Editeur
Genre
Littérature française (poches)
I
Conversation
de lit à lit
Le 28 juin 1642, Tarascon, qui avait déjà vu sainte Marthe affronter la Tarasque, assista à la rencontre d'un saint moins assuré et d'un monstre plus contestable.
En effet, Louis XIII devait essentiellement son surnom de Louis le Juste au fait qu'il était né sous le signe de la Balance, balance qu'il sut toujours garder entre le caprice et la raison, comme entre les femmes et les hommes.
Quant au cardinal de Richelieu, après dix-huit ans de règne, s'il faisait encore figure de tyran, c'était un tyran dont le poids devenait matériellement plus léger chaque jour. Sa tombe s'ouvrait sur son corps même, sous forme d'ulcères.
Cependant, les Tarasconnais et surtout les Tarasconnaises, qui sont dotées de petites langues fort déliées, commentaient la venue du roi, sur les deux promenades qui font l'orgueil de la ville : le cours et la chaussée.
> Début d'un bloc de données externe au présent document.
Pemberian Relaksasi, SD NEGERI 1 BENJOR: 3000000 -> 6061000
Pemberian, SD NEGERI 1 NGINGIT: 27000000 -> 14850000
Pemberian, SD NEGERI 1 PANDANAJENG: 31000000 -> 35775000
Comme toujours à trois heures de l'après-midi, le cours était ensoleillé, la chaussée ombreuse.
En poussant ses pas plus avant, le promeneur pouvait admirer son château qui, bâti en 1291 sur les ruines d'un castrum romain, avait été reconstruit au début du XVIe siècle, tout exprès pour les guerres civiles.
Le château, lui aussi, avait son ombre et sa lumière. Mais l'ombre avait vingt ans et la lumière déclinait. Aux murmures du monarque et de son ministre, dans une des plus belles salles dominant le Rhône, répondaient les gémissements de M. de Chavagnac et de M. de Thou, complices de M. de Cinq-Mars et enchaînés dans les sous-sols de la forteresse, comme il l'était lui-même dans la citadelle de Montpellier.
Disons rapidement comment on en était venu là et pourquoi le favori d'un si grand roi, au terme d'une si belle promenade, faisait partager à ses amis un si piètre régime.
Le 3 février, deux cortèges avaient quitté Fontainebleau. Le roi, suivi du cardinal, partait mettre le siège devant Perpignan. Quatre mois plus tôt, les députés de la Catalogne, insurgée contre Philippe IV, étaient venus demander la protection de la France, ce qui leur avait été accordé à Péronne. Le temps de lever des armées et de se lever soi-même, on s'était ébranlé. Mais le cardinal avait eu quelques jours de plus pour faire sa maigre matinée.
En effet, si Louis XIII mangeait fort peu et Richelieu plus du tout, leur suite avait gros appétit. Il y avait les pages, les gentilshommes, les chevau-légers, les mousquetaires.
Passe encore pour les pages qui se contentaient des vergers et pour les gentilshommes qui grignotaient les miettes des croissants, par courtoisie envers les deux illustres malades. En revanche, les chevau-légers démentaient la réputation appuyée sur leur nom. Quant aux mousquetaires, tous considéraient la ligne brune des Pyrénées comme un signe fatal. Ils dévoraient donc, en prévision d'une campagne où les perdrix se nourriraient de vinaigre par coquetterie de serrer leur taille et où il y aurait choix chiche de cailles.